Subaru's latest Impreza has been to fuel school where it has jumped from the rear of the class to close to the front row. The new model drinks much less than its predecessors.
The sedan and hatch are the same price and available in three trim levels, all well equipped. They are the 2.0i at $23,990 (CVT 26,490), the 2.0i-L $26,990 (CVT $29,490) and the 2.0i-S CVT $31,490.
Explore the 2012 Subaru Impreza range
Standard fittings include seven airbags, stability control, all-wheel drive, five-star crash rating, automatic airconditioning, steering wheel audio and cruise controls, Bluetooth, iPod and USB connection and a multi-function display.
The 2.0i-L adds a reversing camera, dual-zone climate control, 16-inch alloy wheels, an upgraded display, fog lights, rear privacy glass, and a leather trimmed steering wheel and gear shift. The 2.0i-S adds 17-inch alloy wheels, alloy pedals, upgraded speedometer and trim, side skirts and indicators in the mirrors.
A $3000 option pack on the 2.0i-L adds satellite navigation and a sunroof and a $4000 option pack on the 2.0i-S adds satellite navigation, a sunroof, leather trim and a power driver's seat.
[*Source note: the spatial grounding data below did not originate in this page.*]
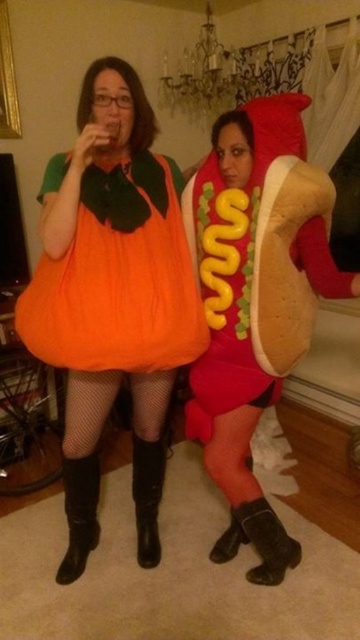
Question: Which point appears farthest from the camera in this image?

Choices:
 (A) (97, 522)
 (B) (153, 317)
 (C) (169, 376)

Answer: (A)

Question: Which point appears closest to the camera in this image?

Choices:
 (A) (194, 397)
 (B) (164, 365)
 (C) (90, 518)
 (D) (153, 566)

Answer: (B)

Question: Considering the relative positions of orange fabric pumpkin at center and black leather boot at lower left in the image provided, where is orange fabric pumpkin at center located with respect to black leather boot at lower left?

Choices:
 (A) below
 (B) above

Answer: (B)

Question: Does orange fabric pumpkin at center have a larger size compared to matte red hot dog at center?

Choices:
 (A) yes
 (B) no

Answer: (A)

Question: From the image, what is the correct spatial relationship of matte red hot dog at center in relation to black leather boot at lower left?

Choices:
 (A) left
 (B) right

Answer: (B)

Question: Which point appears farthest from the camera in this image?

Choices:
 (A) (101, 184)
 (B) (142, 467)

Answer: (B)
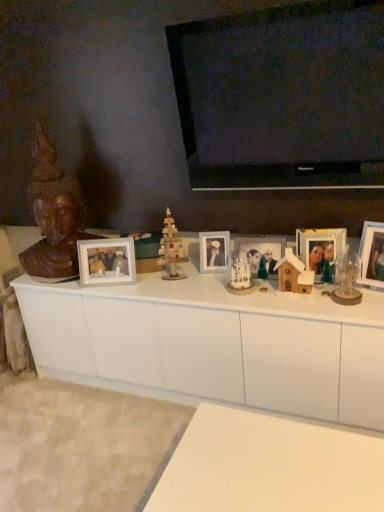
Locate an element on the screen. The image size is (384, 512). vacant space situated above white matte table at lower center (from a real-world perspective) is located at coordinates (267, 464).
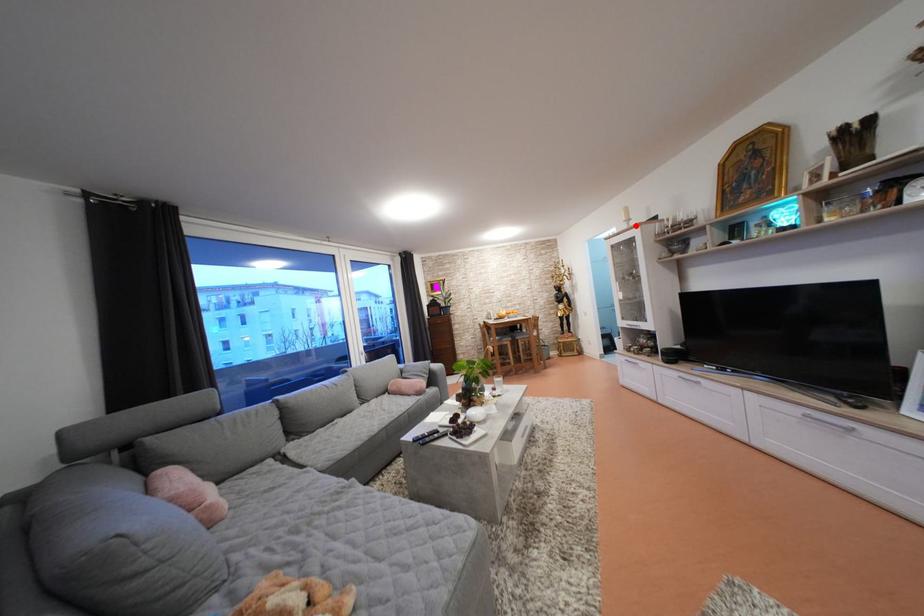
The six-speed manual version sips just 7.1l/100km, a 20 per cent improvement, and the new constantly variable transmission version, a first for the Impreza, does even better at 6.8l/100km or 22 per cent less.
These gains are even more impressive considering the Impreza is the only model in the small car class to come with the security of all-wheel drive. The savings come from a more efficient version of the 2.0-litre boxer engine, taller gearing, engine stop/start on idle and electric power steering.
Output from the new longer stroke engine is unchanged at 110kW and 196Nm with peak power coming in at 6200rpm (200rpm lower) and peak torque at 4200rpm (1000rpm higher).
Subaru says this gives the engine more pull in the low and middle speed ranges, but that's not how it feels in the manual version, which needs 2500-3000rpm in hand to respond mid-range despite having six speeds instead of five. Now in its fourth generation, the new model is all about refinement and adding new features with no change in prices.
Styling is bolder and more distinctive than its predecessor with sharper lines, more prominent grille and bulging wheel arches. The interior layout and trim is more upmarket with soft touch surfaces, classy and logical main instruments and centre stack and a host of storage bins and pockets.
Thinner inner door skins also improve elbow room and the larger door openings and lower sills improve access. With no change in length, width, weight or turning circle, the new model is a fraction lower than its predecessor and has a 25mm longer wheelbase which brings a welcome boost to rear seat hip, shoulder and leg room.
The engine sounds busy in the lower gears although it does settle down to cruise quietly on the open road. The gear shift remains ``notchy'' and there is minimal space between the clutch and left foot rest. The CVT is better and well worth the extra $2500.
It feels livelier, is more seamless in its mid-range response and is overall nicer to drive. Even the characteristic slurring inherent in a CVT is well disguised in normal use, flaring mostly under hard acceleration or in steep terrain. On the move, the Impreza feels solid and secure thanks to the stiffer and stronger yet lighter body.
Re-tuning the suspension has further elevated the handling and grip and refined the ride which is at the top of its class in compliance and quietness over a wide range of surfaces. Electric power steering is a little remote initially but sharpens up as steering lock is applied.